# Plotted data images

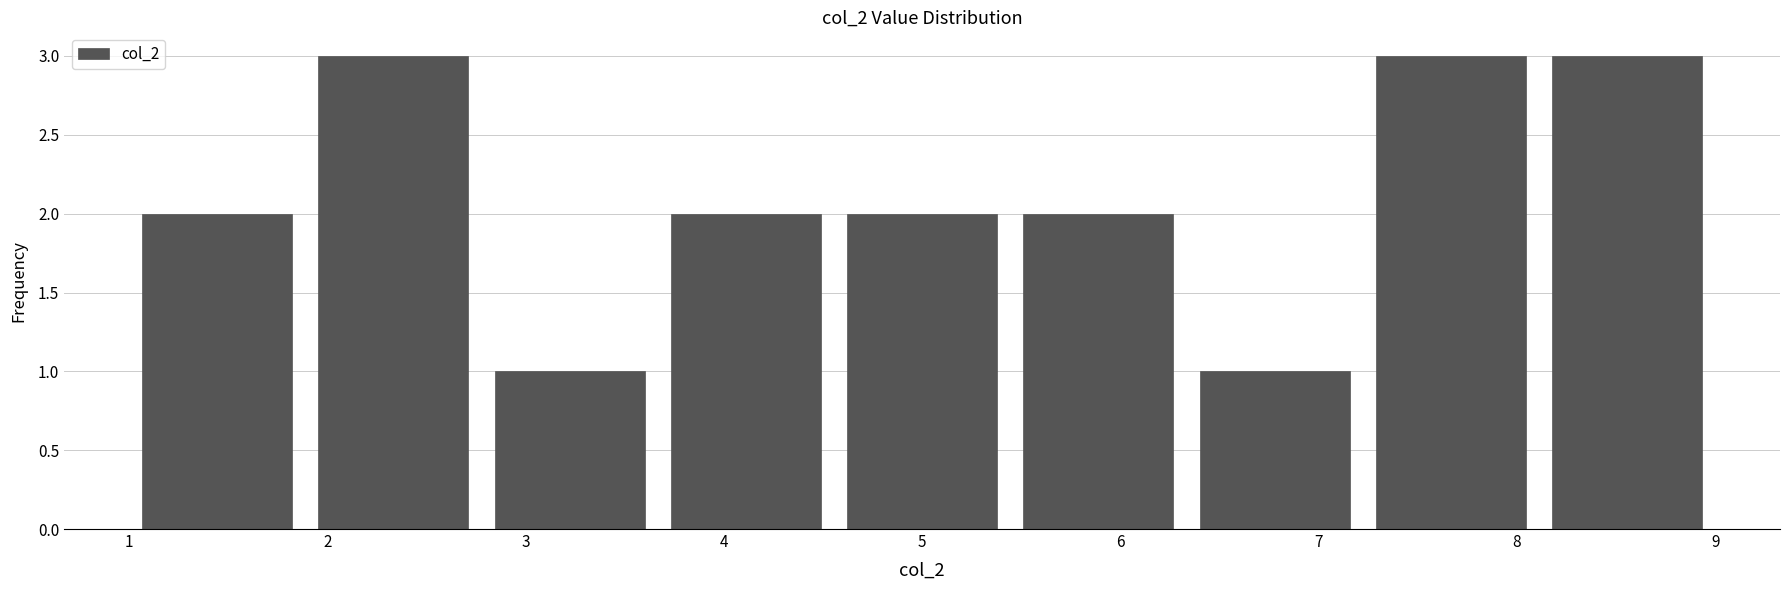

Reading left to right, transcribe this chart: for each bar, give the range it covers on the x-axis and its height. Neither the bar edges nor the heights are printed on the chart, so give them approximately, as read against the axes.

1.0 to 1.9: 2
1.9 to 2.8: 3
2.8 to 3.7: 1
3.7 to 4.6: 2
4.6 to 5.4: 2
5.4 to 6.3: 2
6.3 to 7.2: 1
7.2 to 8.1: 3
8.1 to 9.0: 3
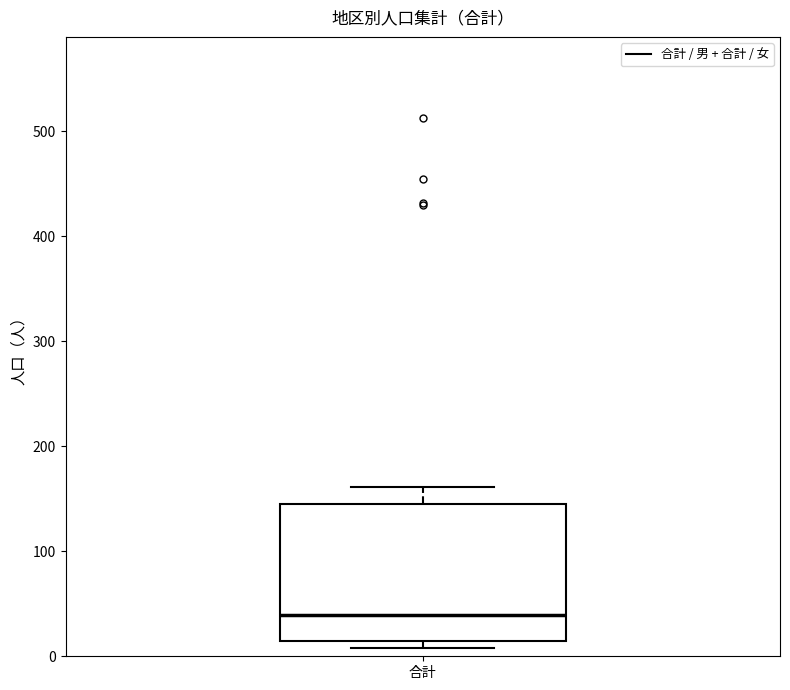

Where is the upper edge of the box for 合計 on the y-axis? The values are not printed on the chart, so give them approximately, as read against the axis.

150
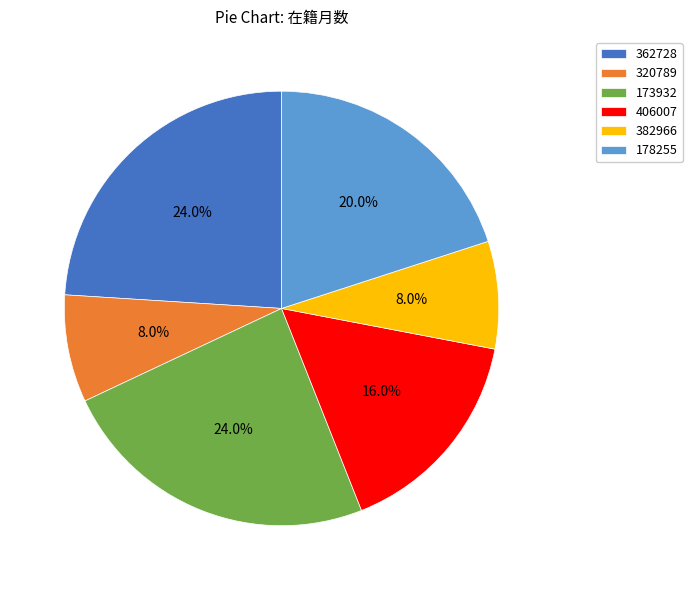

Approximately how many times larger is the value at 362728 compared to 173932?

1.0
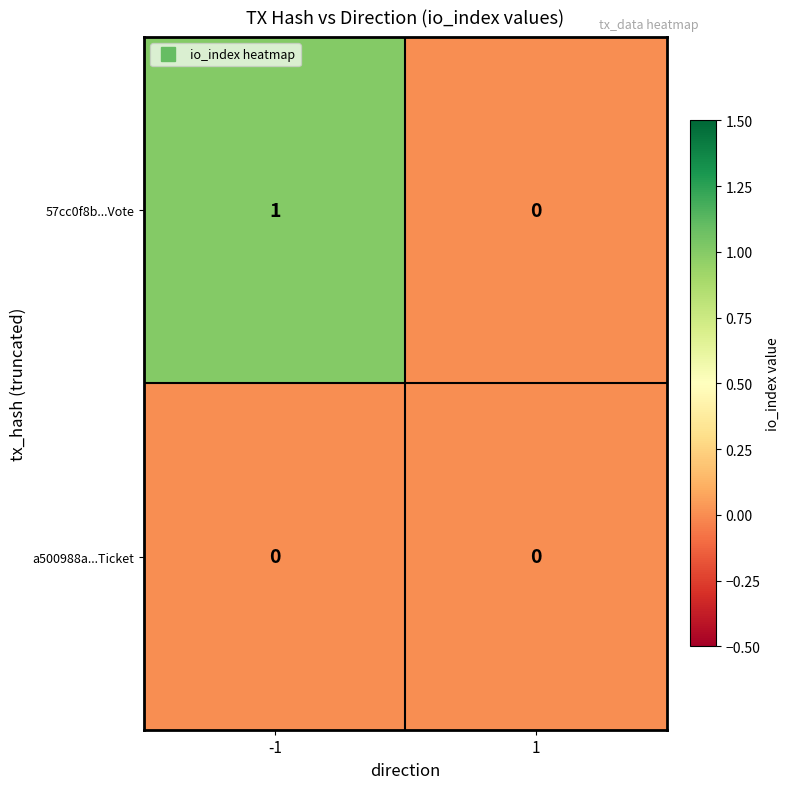

Reading left to right, transcribe all the data shown in this chart.

57cc0f8b...Vote: 1	0
a500988a...Ticket: 0	0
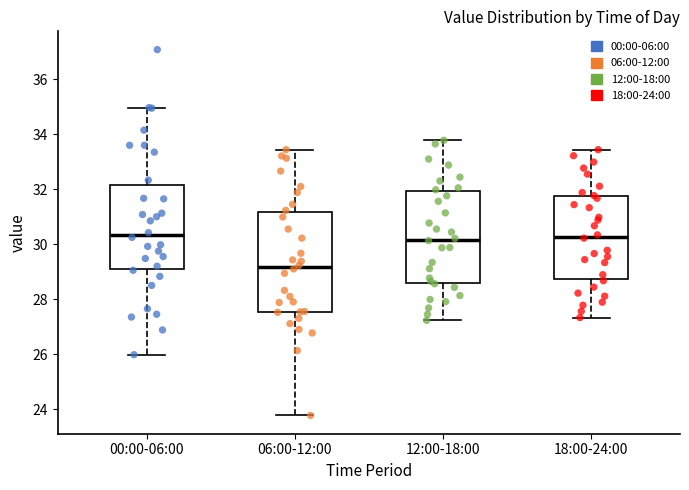

Which box is the tallest, from its lower edge to its upper edge?

06:00-12:00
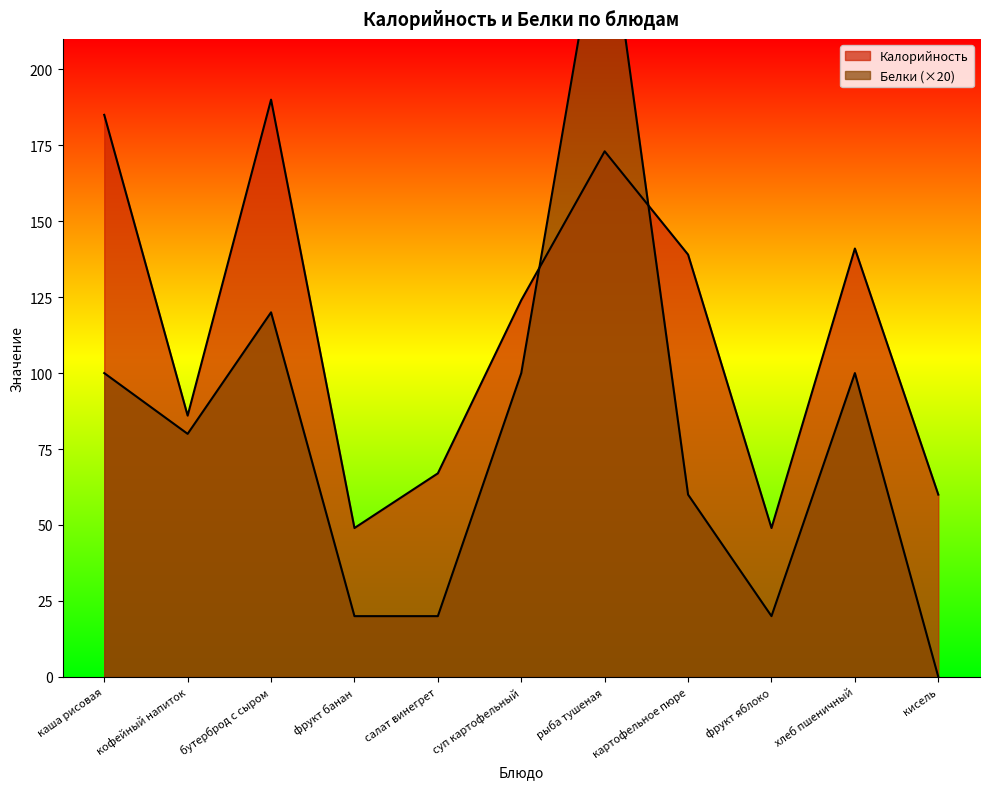

Which series has the widest spread of values?

Белки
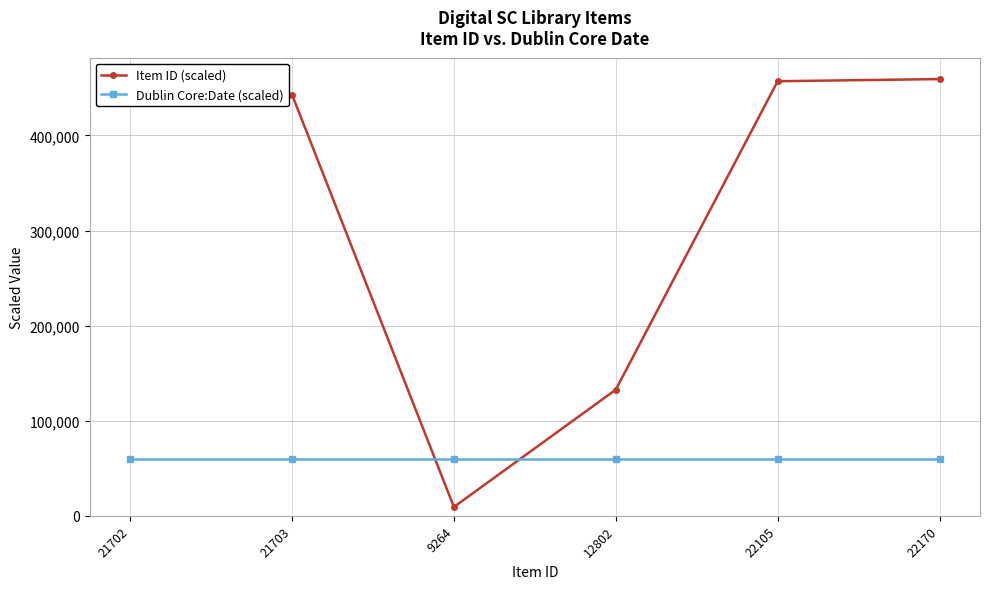

What is the maximum value shown in the chart?

459264.0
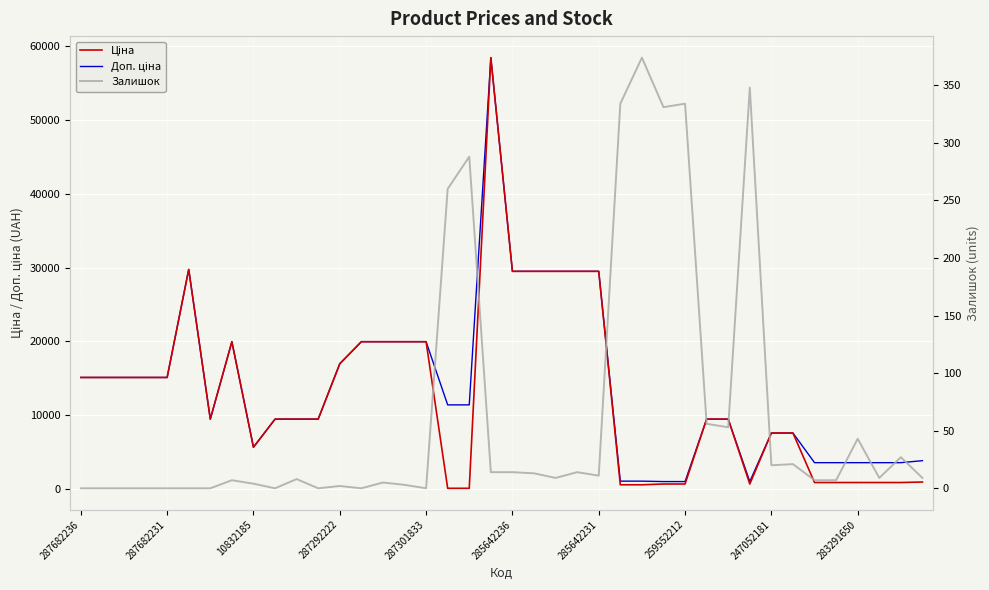

What is the value of the Залишок point at the 26th from the left?

334.0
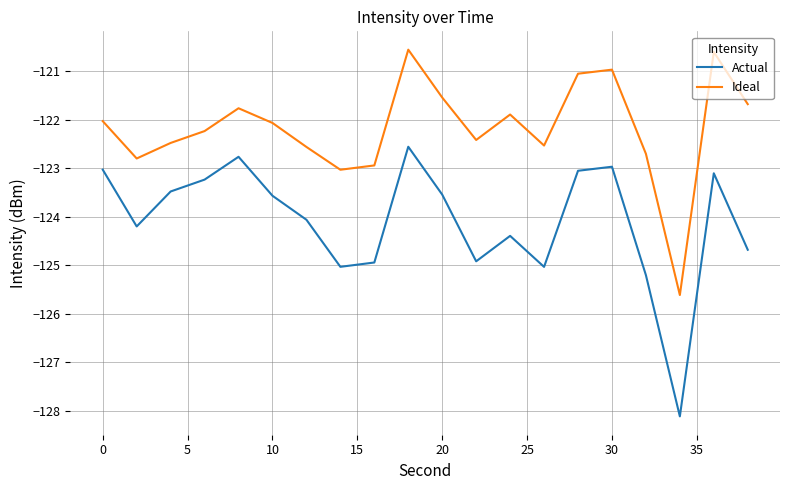

Which series has the widest spread of values?

Actual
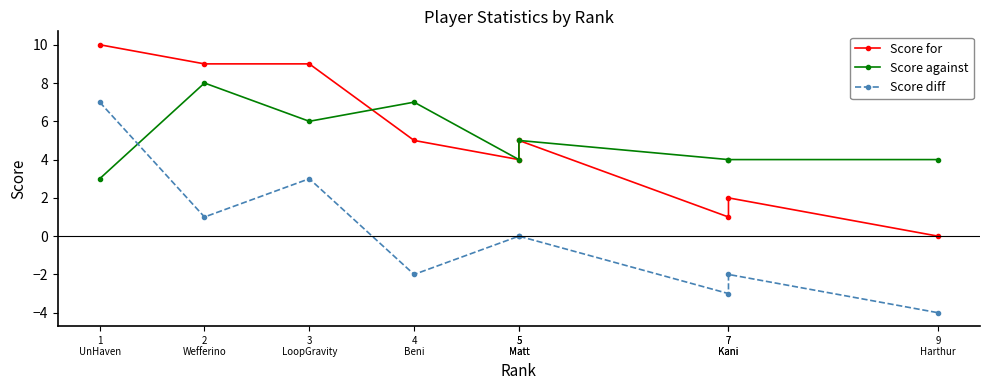

Which series ends up on top after the final intersection of Score against and Score for?

Score against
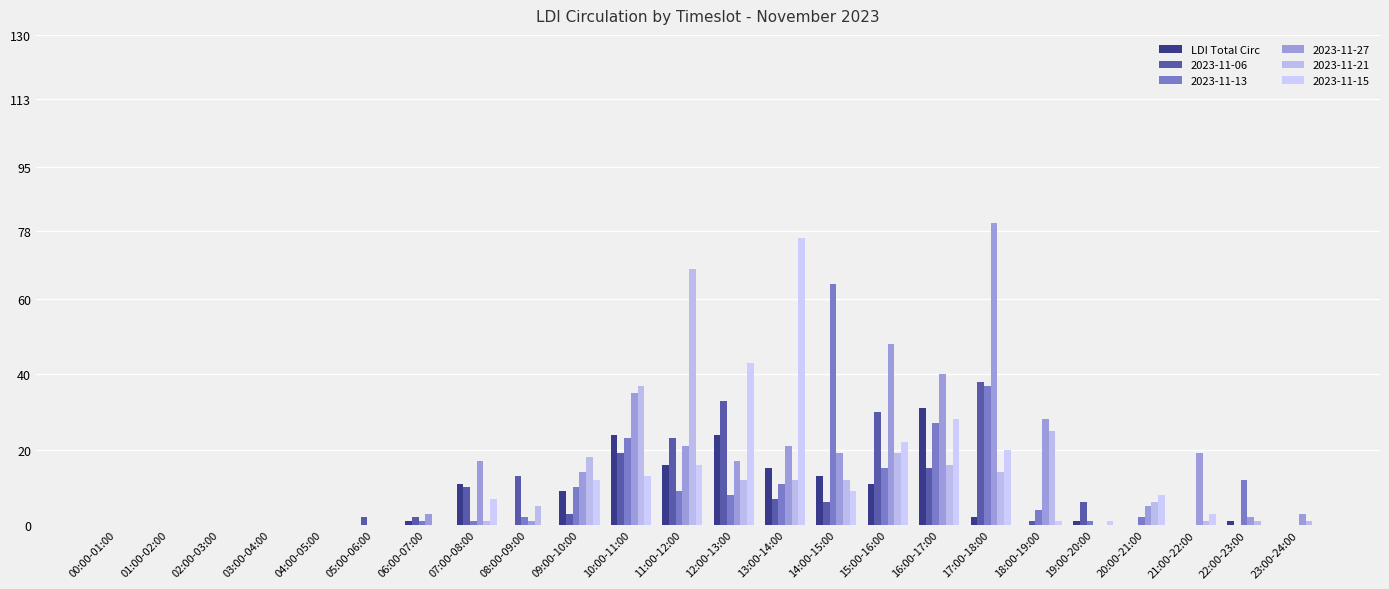

How many data points does each series have?

24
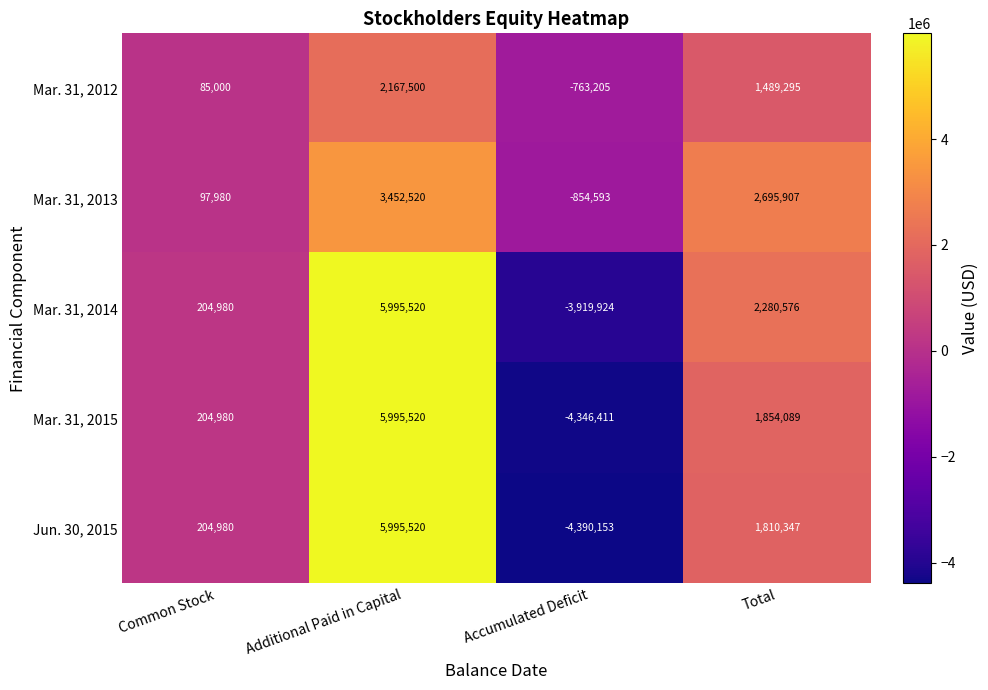

What is the approximate value of Mar. 31, 2013 at Accumulated Deficit, to the nearest 10?

-854590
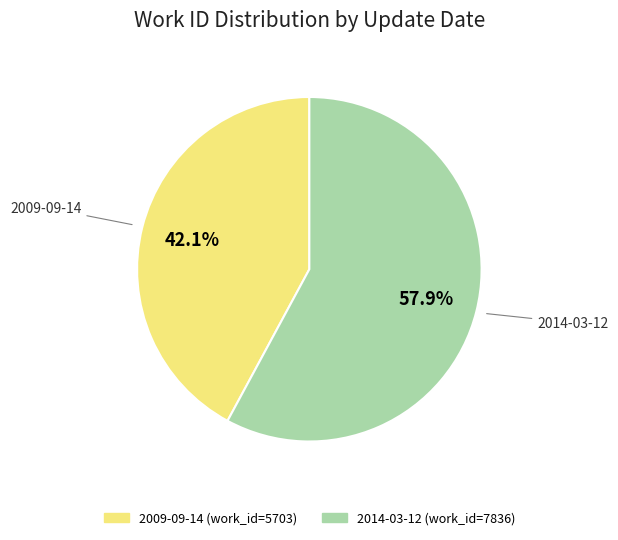

What is the majority slice?

2014-03-12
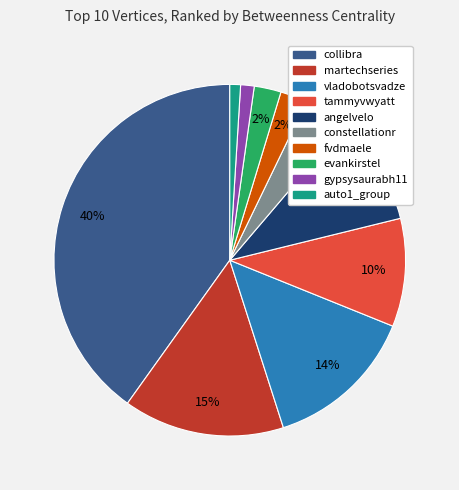

To the nearest percent, what is the average slice percentage?

10%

# What to do
Revise all of the data above by replacing "widest spread" with "largest range" wherever it occurs, leaving everything else unchanged. Omit the pictures from your answer.

# Solved exercise
Reading left to right, transcribe this chart: for each bar, give the range it covers on the x-axis and its height. Neither the bar edges nor the heights are printed on the chart, so give them approximately, as read against the axes.

1.0 to 1.9: 2
1.9 to 2.8: 3
2.8 to 3.7: 1
3.7 to 4.6: 2
4.6 to 5.4: 2
5.4 to 6.3: 2
6.3 to 7.2: 1
7.2 to 8.1: 3
8.1 to 9.0: 3

Where is the upper edge of the box for 合計 on the y-axis? The values are not printed on the chart, so give them approximately, as read against the axis.

150

Approximately how many times larger is the value at 362728 compared to 173932?

1.0

Reading left to right, transcribe all the data shown in this chart.

57cc0f8b...Vote: 1	0
a500988a...Ticket: 0	0

Which box is the tallest, from its lower edge to its upper edge?

06:00-12:00

Which series has the largest range of values?

Белки

What is the maximum value shown in the chart?

459264.0

What is the value of the Залишок point at the 26th from the left?

334.0

Which series has the largest range of values?

Actual

Which series ends up on top after the final intersection of Score against and Score for?

Score against

How many data points does each series have?

24

What is the approximate value of Mar. 31, 2013 at Accumulated Deficit, to the nearest 10?

-854590

What is the majority slice?

2014-03-12

To the nearest percent, what is the average slice percentage?

10%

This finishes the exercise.